One more honest gauge: calibration. Because log-loss rewards well-calibrated confidence, ASC systems are often temperature-scaled (divide logits by a learned constant) so their "0.8" really means 80%. A miscalibrated, over-confident model both scores worse on log-loss and misleads any downstream system — a hearing aid that switches modes on a confident-but-wrong scene call is a worse product than one that knows when it is unsure.
Acoustic scene classification is one node in a family of "read the whole signal, name the place" tasks. Seeing the family is how you turn this lesson into a map rather than a fact.
Its identical twin: visual scene classification. Everything here mirrors the visual scene-classification lesson — events vs scene, holistic context, GAP, CNN→transformer, top-1 ambiguity. The deep point is that "scene classification" is a modality-agnostic pattern: summarize a whole signal into a descriptor and commit to a place. Vision and audio are two instruments playing the same score. RGB-D and remote-sensing scene classification are two more siblings — new sensors, same task.
Where ASC actually ships. Always-on, on-device context: smart hearing aids that adapt to "restaurant vs street", earbuds switching noise-cancellation profiles, phones setting context without GPS, smart-home and surveillance sensors, and automotive cabins sensing the acoustic environment.
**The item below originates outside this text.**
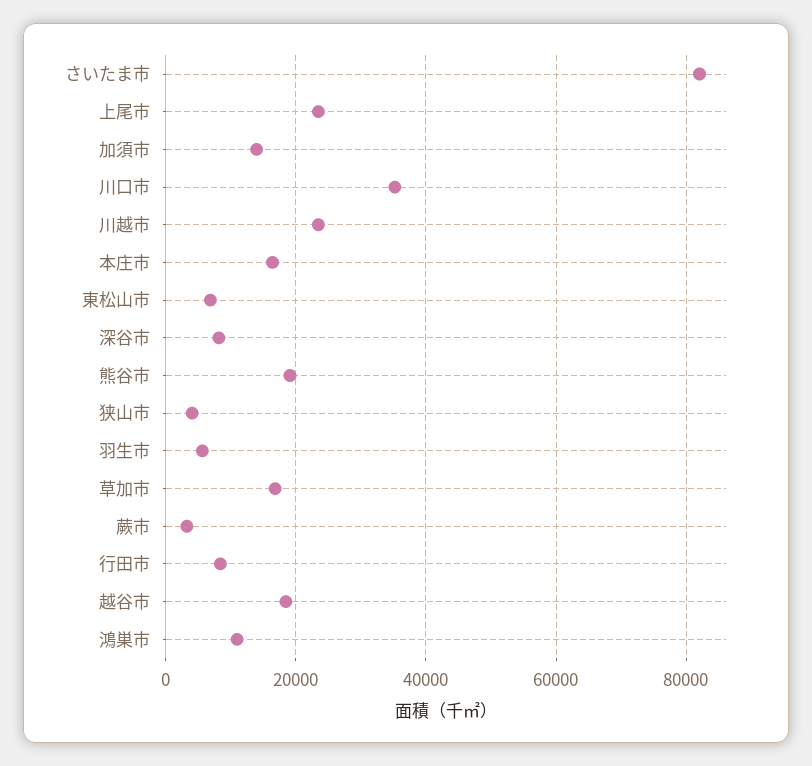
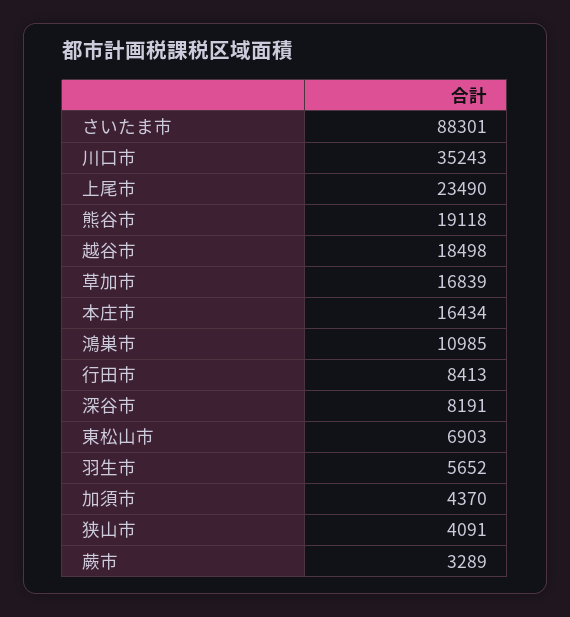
さいたま市: 82000 -> 88301
加須市: 14000 -> 4370
川越市: 24000 -> none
The 128 KB constraint is not academic — it is why these run on a coin-cell-powered chip and never send your audio to a server.
| Approach | How it reads the whole clip | Best when | ASC role |
|---|---|---|---|
| Log-mel CNN + GAP | Conv textures, pool over time-freq | The default; modest data + compute | Strong, efficient baseline |
| RF-regularized tiny CNN (CP-Mobile, BC-ResNet) | Carefully budgeted receptive field | The 128 KB edge constraint | The deployable workhorse |
| Audio transformer (AST, PaSST) | Patch self-attention, global on layer 1 | Large pretraining; as a teacher | SOTA accuracy & distillation teacher |
| Distilled student (PaSST → CP-Mobile) | Inherits teacher's soft judgment | Want transformer judgment at 128 KB | The modern winning recipe |
Where to go next in the corpus. The DSP that builds the spectrogram is taught in depth in EE269: STFT and Cepstrum & MFCC; the front end itself in Audio Representations; the self-supervised cousin in Self-Supervised Speech; the edge/TinyML machinery (quantization, distillation, MCUNet) across TinyML: MCUNet and Knowledge Distillation; and the whole visual mirror in Visual Scene Classification.
| Thing | What to remember |
|---|---|
| Task | One place label for a whole audio clip (TAU: 10 urban scenes, multi-device, 10 s) |
| Front end | waveform → STFT → mel warp → log = log-mel spectrogram (e.g. (64, T)) = "image of sound" |
| Model | 2D CNN over spectrogram → GAP (over time & freq) → linear → softmax (identical to vision) |
| Why hard | Ambiguity + intra-class variance + low margin + device mismatch (the audio-specific curse) |
| The twist | Edge constraint: ≤128 KB params, ≤30M MACs (Cortex-M) → RF-regularized tiny CNNs + INT8 + distillation |
| Winning recipe | Distill a PaSST/AST teacher into a CP-Mobile/BC-ResNet student; device-invariant augmentation |
| Metrics | Log-loss (punishes confident-wrong) + accuracy + confusion shape + unseen-device gap |
"We hear a place before we look at it." — the working premise of every always-on device that must understand its world through a microphone alone.